Thursday, October 12, 2006

And while we’re complaining about my home state...

The University of Missouri at Columbia will not put condoms in residence hall restrooms as had been reported last month, university officials said Tuesday.

Chancellor Brady Deaton has decided not to move forward with the initiative, a university spokeswoman said, so the university can hold public forums and decide how best to educate students about health issues.

"It is important to educate students about healthy decision-making, including the option of abstinence," a university statement said.

Here's what I've never understood: so it's impossible to "educate students" that abstinence is an option if there are condom machines in the bathroom? Like somebody will see that and think, "Guess that means I should be having sex...I wasn't going to, but since there are condom machines in the bathroom I don't have a choice"? Is it possible for us to think any less of our students?
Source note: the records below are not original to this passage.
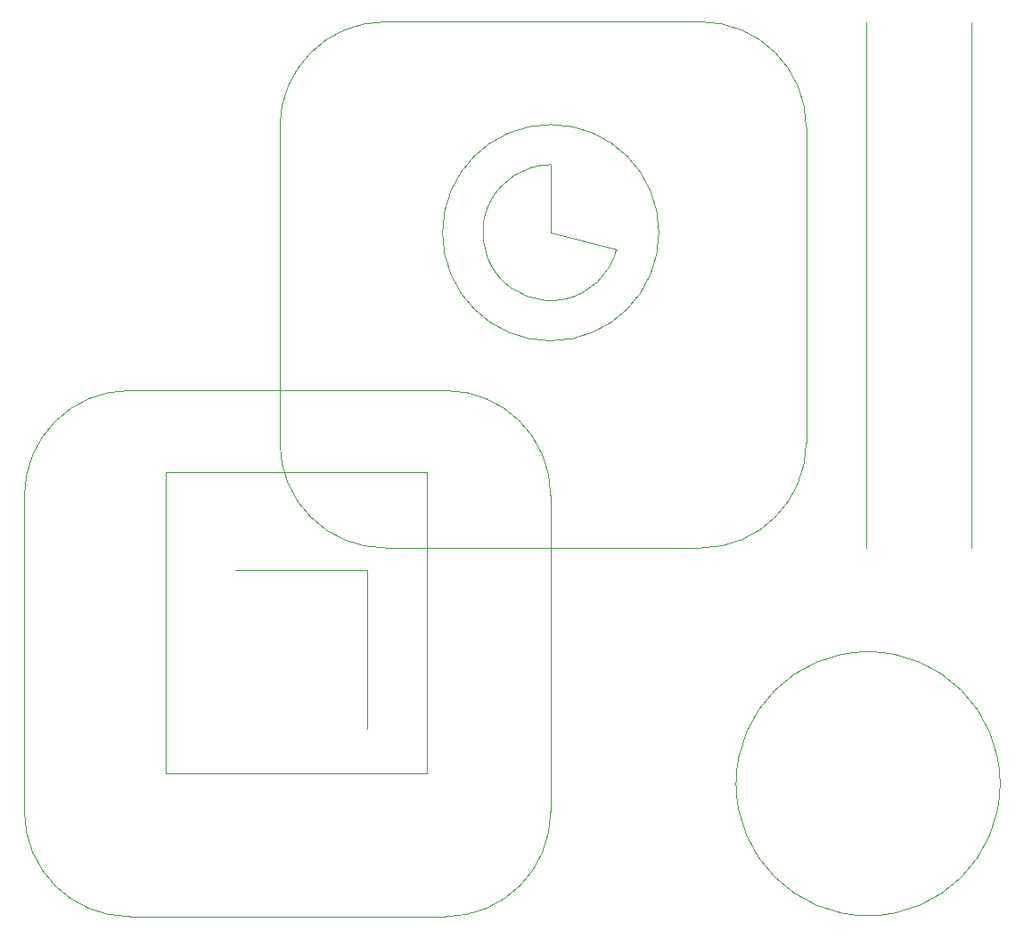
<source format=gtl>
From 6edc1bf6069f489fcc4ae11bc0523d8bfc31cfd8 Mon Sep 17 00:00:00 2001
From: jaseg <git@jaseg.de>
Date: Sat, 29 Jan 2022 21:19:11 +0100
Subject: Fix zero suppression handling and remove more old files

---
 .../gerber/tests/panelize/expects/dxf_to_inch.gtl  | 93 ----------------------
 1 file changed, 93 deletions(-)
 delete mode 100644 gerbonara/gerber/tests/panelize/expects/dxf_to_inch.gtl

(limited to 'gerbonara/gerber/tests/panelize/expects/dxf_to_inch.gtl')

diff --git a/gerbonara/gerber/tests/panelize/expects/dxf_to_inch.gtl b/gerbonara/gerber/tests/panelize/expects/dxf_to_inch.gtl
deleted file mode 100644
index f838214..0000000
--- a/gerbonara/gerber/tests/panelize/expects/dxf_to_inch.gtl
+++ /dev/null
@@ -1,93 +0,0 @@
-%MOIN*%
-%FSLAX25Y25*%
-%IPPOS*%
-%ADD10C,0*%
-G75*
-%LPD*%
-D10*
-G01*
-X314961Y334646D02*
-G75*
-G01*
-X314961Y137795D01*
-G01*
-X354331Y334646D02*
-G75*
-G01*
-X354331Y137795D01*
-G01*
-X78740Y129681D02*
-G75*
-G01*
-X128278Y129681D01*
-G01*
-X128278Y70253D01*
-G01*
-X157480Y0D02*
-G75*
-G01*
-X39370Y0D01*
-G02*
-X0Y39370I0J39370D01*
-G01*
-X0Y157480D01*
-G02*
-X39370Y196850I39370J0D01*
-G01*
-X157480Y196850D01*
-G02*
-X196850Y157480I0J-39370D01*
-G01*
-X196850Y39370D01*
-G02*
-X157480Y0I-39370J0D01*
-G01*
-X292403Y295431D02*
-G75*
-G01*
-X292403Y177320D01*
-G02*
-X253033Y137950I-39370J0D01*
-G01*
-X134923Y137950D01*
-G02*
-X95553Y177320I0J39370D01*
-G01*
-X95553Y295431D01*
-G02*
-X134923Y334801I39370J0D01*
-G01*
-X253033Y334801D01*
-G02*
-X292403Y295431I0J-39370D01*
-G01*
-X150409Y166166D02*
-G75*
-G01*
-X52957Y166166D01*
-G01*
-X52957Y53528D01*
-G01*
-X150409Y53528D01*
-G01*
-X150409Y166166D01*
-G01*
-X364964Y49731D02*
-G75*
-G03*
-X364964Y49731I-49395J0D01*
-G01*
-X237312Y255906D02*
-G75*
-G03*
-X237312Y255906I-40462J0D01*
-G01*
-X196850Y255906D02*
-G75*
-G01*
-X196850Y281336D01*
-G03*
-X221497Y249641I0J-25430D01*
-G01*
-X196850Y255906D01*
-M02*
-- 
cgit 


</source>
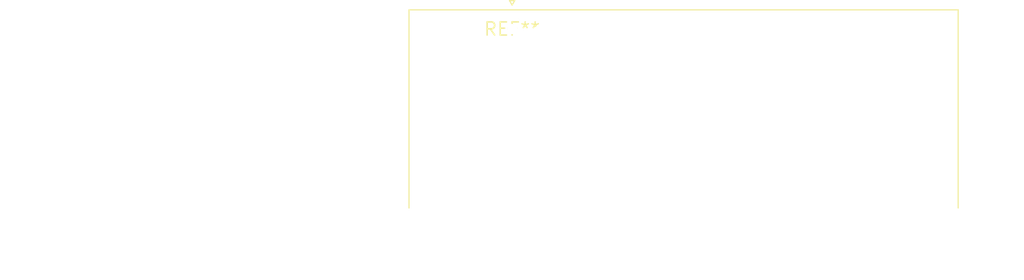
<source format=kicad_pcb>
(kicad_pcb (version 20240108) (generator pcbnew)

  (general
    (thickness 1.6)
  )

  (paper "A4")
  (layers
    (0 "F.Cu" signal)
    (31 "B.Cu" signal)
    (32 "B.Adhes" user "B.Adhesive")
    (33 "F.Adhes" user "F.Adhesive")
    (34 "B.Paste" user)
    (35 "F.Paste" user)
    (36 "B.SilkS" user "B.Silkscreen")
    (37 "F.SilkS" user "F.Silkscreen")
    (38 "B.Mask" user)
    (39 "F.Mask" user)
    (40 "Dwgs.User" user "User.Drawings")
    (41 "Cmts.User" user "User.Comments")
    (42 "Eco1.User" user "User.Eco1")
    (43 "Eco2.User" user "User.Eco2")
    (44 "Edge.Cuts" user)
    (45 "Margin" user)
    (46 "B.CrtYd" user "B.Courtyard")
    (47 "F.CrtYd" user "F.Courtyard")
    (48 "B.Fab" user)
    (49 "F.Fab" user)
    (50 "User.1" user)
    (51 "User.2" user)
    (52 "User.3" user)
    (53 "User.4" user)
    (54 "User.5" user)
    (55 "User.6" user)
    (56 "User.7" user)
    (57 "User.8" user)
    (58 "User.9" user)
  )

  (setup
    (pad_to_mask_clearance 0)
    (pcbplotparams
      (layerselection 0x00010fc_ffffffff)
      (plot_on_all_layers_selection 0x0000000_00000000)
      (disableapertmacros false)
      (usegerberextensions false)
      (usegerberattributes false)
      (usegerberadvancedattributes false)
      (creategerberjobfile false)
      (dashed_line_dash_ratio 12.000000)
      (dashed_line_gap_ratio 3.000000)
      (svgprecision 4)
      (plotframeref false)
      (viasonmask false)
      (mode 1)
      (useauxorigin false)
      (hpglpennumber 1)
      (hpglpenspeed 20)
      (hpglpendiameter 15.000000)
      (dxfpolygonmode false)
      (dxfimperialunits false)
      (dxfusepcbnewfont false)
      (psnegative false)
      (psa4output false)
      (plotreference false)
      (plotvalue false)
      (plotinvisibletext false)
      (sketchpadsonfab false)
      (subtractmaskfromsilk false)
      (outputformat 1)
      (mirror false)
      (drillshape 1)
      (scaleselection 1)
      (outputdirectory "")
    )
  )

  (net 0 "")

  (footprint "DSUB-25_Male_Horizontal_P2.77x2.84mm_EdgePinOffset14.56mm_Housed_MountingHolesOffset8.20mm" (layer "F.Cu") (at 0 0))

)

</source>
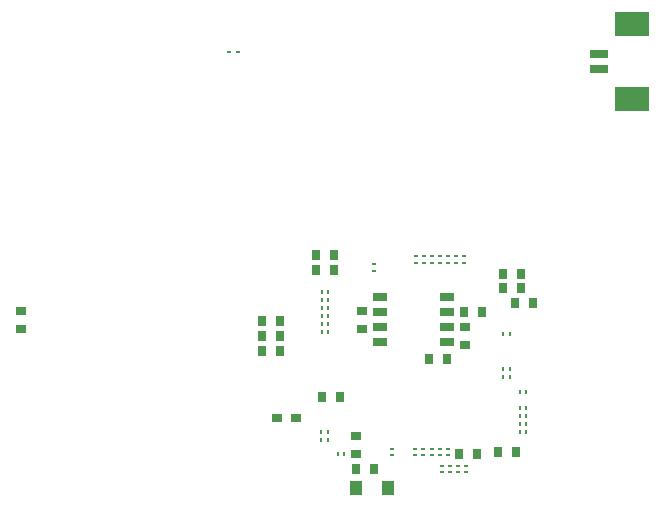
<source format=gbp>
G04*
G04 #@! TF.GenerationSoftware,Altium Limited,Altium Designer,22.1.2 (22)*
G04*
G04 Layer_Color=128*
%FSLAX25Y25*%
%MOIN*%
G70*
G04*
G04 #@! TF.SameCoordinates,4AADA1E1-E747-4A0A-B92B-AFF9719D9D6B*
G04*
G04*
G04 #@! TF.FilePolarity,Positive*
G04*
G01*
G75*
%ADD16R,0.03000X0.03500*%
%ADD19R,0.03500X0.03000*%
%ADD21R,0.01457X0.01063*%
%ADD33R,0.01063X0.01457*%
%ADD147R,0.11811X0.08268*%
%ADD148R,0.06299X0.03150*%
%ADD149R,0.05158X0.02559*%
%ADD150R,0.04173X0.04685*%
%ADD151R,0.03347X0.02756*%
%ADD152R,0.01417X0.01063*%
D16*
X-44400Y117653D02*
D03*
X-50400D02*
D03*
X-44400Y127653D02*
D03*
X-50400D02*
D03*
X-44400Y122653D02*
D03*
X-50400D02*
D03*
X-30600Y102253D02*
D03*
X-24600D02*
D03*
X5200Y114800D02*
D03*
X11200D02*
D03*
X22900Y130400D02*
D03*
X16900D02*
D03*
X-26300Y149553D02*
D03*
X-32300D02*
D03*
X-26300Y144653D02*
D03*
X-32300D02*
D03*
X15200Y83153D02*
D03*
X21200D02*
D03*
X33800Y133453D02*
D03*
X39800D02*
D03*
X-13200Y78253D02*
D03*
X-19200D02*
D03*
X29800Y138416D02*
D03*
X35800D02*
D03*
X34100Y83700D02*
D03*
X28100D02*
D03*
X29800Y143353D02*
D03*
X35800D02*
D03*
D19*
X-17000Y124800D02*
D03*
Y130800D02*
D03*
X17200Y125400D02*
D03*
Y119400D02*
D03*
X-130750Y130753D02*
D03*
Y124753D02*
D03*
X-19200Y89116D02*
D03*
Y83116D02*
D03*
D21*
X-13200Y146483D02*
D03*
Y144317D02*
D03*
X16800Y146945D02*
D03*
Y149110D02*
D03*
X14167Y149110D02*
D03*
Y146945D02*
D03*
X600Y82788D02*
D03*
Y84953D02*
D03*
X1000Y149110D02*
D03*
Y146945D02*
D03*
X3325Y82788D02*
D03*
Y84953D02*
D03*
X11533Y149110D02*
D03*
Y146945D02*
D03*
X8900Y149110D02*
D03*
Y146945D02*
D03*
X3633Y149110D02*
D03*
Y146945D02*
D03*
X6267Y149110D02*
D03*
Y146945D02*
D03*
X6050Y82788D02*
D03*
Y84953D02*
D03*
X8775Y82788D02*
D03*
Y84953D02*
D03*
X11500Y82788D02*
D03*
Y84953D02*
D03*
X9700Y79335D02*
D03*
Y77170D02*
D03*
X12300Y79335D02*
D03*
Y77170D02*
D03*
X14900Y79335D02*
D03*
Y77170D02*
D03*
X17500Y79335D02*
D03*
Y77170D02*
D03*
X-7200Y82788D02*
D03*
Y84953D02*
D03*
D33*
X35400Y98419D02*
D03*
X37565D02*
D03*
X35400Y95793D02*
D03*
X37565D02*
D03*
Y93166D02*
D03*
X35400D02*
D03*
X37565Y90540D02*
D03*
X35400D02*
D03*
X-30665Y90503D02*
D03*
X-28500D02*
D03*
X-28318Y123953D02*
D03*
X-30483D02*
D03*
X-28318Y137204D02*
D03*
X-30483D02*
D03*
Y134581D02*
D03*
X-28318D02*
D03*
X-30483Y126610D02*
D03*
X-28318D02*
D03*
X-30483Y129267D02*
D03*
X-28318D02*
D03*
X-30483Y131924D02*
D03*
X-28318D02*
D03*
X29935Y123253D02*
D03*
X32100D02*
D03*
X-30665Y87853D02*
D03*
X-28500D02*
D03*
X-25187Y83104D02*
D03*
X-23022D02*
D03*
X37565Y103753D02*
D03*
X35400D02*
D03*
X32100Y108853D02*
D03*
X29935D02*
D03*
X32100Y111653D02*
D03*
X29935D02*
D03*
D147*
X72999Y226500D02*
D03*
Y201500D02*
D03*
D148*
X61901Y216461D02*
D03*
Y211539D02*
D03*
D149*
X11201Y135453D02*
D03*
Y130453D02*
D03*
Y125453D02*
D03*
Y120453D02*
D03*
X-11201D02*
D03*
Y125453D02*
D03*
Y130453D02*
D03*
Y135453D02*
D03*
D150*
X-19235Y71900D02*
D03*
D03*
X-8565D02*
D03*
D151*
X-39052Y95052D02*
D03*
X-45548D02*
D03*
D152*
X-58300Y217253D02*
D03*
X-61607D02*
D03*
M02*

</source>
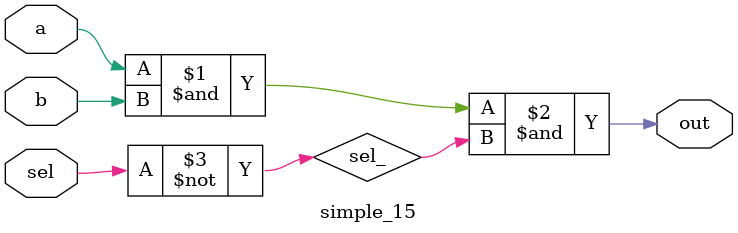
<source format=v>
module simple_15(
    output out,
    input a,
    input b,
    input sel
);
    not (sel_,sel);
    and (out,a,b,sel_);
endmodule
</source>
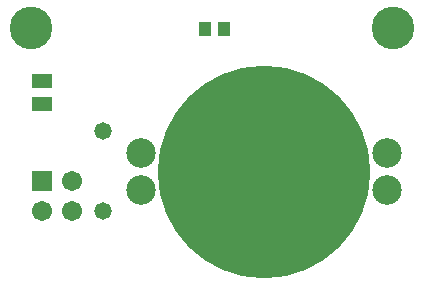
<source format=gts>
G04*
G04 #@! TF.GenerationSoftware,Altium Limited,Altium Designer,18.1.7 (191)*
G04*
G04 Layer_Color=8388736*
%FSLAX25Y25*%
%MOIN*%
G70*
G01*
G75*
%ADD18C,0.70879*%
%ADD19R,0.04343X0.04540*%
%ADD20R,0.06509X0.04737*%
%ADD21C,0.09855*%
%ADD22R,0.06706X0.06706*%
%ADD23C,0.06706*%
%ADD24C,0.14186*%
%ADD25C,0.05800*%
D18*
X321500Y367000D02*
D03*
D19*
X308150Y414500D02*
D03*
X301850D02*
D03*
D20*
X247500Y397240D02*
D03*
Y389760D02*
D03*
D21*
X362445Y361094D02*
D03*
Y373299D02*
D03*
X280555D02*
D03*
Y361094D02*
D03*
D22*
X247500Y364000D02*
D03*
D23*
X257500D02*
D03*
X247500Y354000D02*
D03*
X257500D02*
D03*
D24*
X364500Y415000D02*
D03*
X244000D02*
D03*
D25*
X268000Y380500D02*
D03*
Y354000D02*
D03*
M02*

</source>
You want "healthy decision-making"? Then put a rack of abstinence brochures right next to the condoms. Have abstinence seminars at the Baptist Student Union...you can even serve pizza at the seminar. Problem solved.

Let's look at it this way. Okay, say you have 100 couples who are to the point where, if a condom were on hand, they'd be doing it right now. Conservatively, I'm going to say that 20 of those couples are going to do it anyway. It could be more or less, that sounds about right to me. Okay, out of those remaining 80, how many are going to say "I'll go to Wal Mart/Break Time tomorrow and get some condoms, and we'll do it then," and how many will say "You know, this is a sign that we shouldn't be doing it"? I'd say that it's probably 75/5. To be nice, I'll say 70/10. So you've got 20 couples doing it unprotected and 10 holding out. Whereas, with a condom machine in the dorm bathroom, probably 18-19 of those 20 unprotected couples would be protected.

Bottom line: if you've chosen abstinence, you've done so before you saw the machine in the bathroom. Then again, we know this isn't about "education", but "control." Whatever allows the chancellor to sleep better at night, I guess.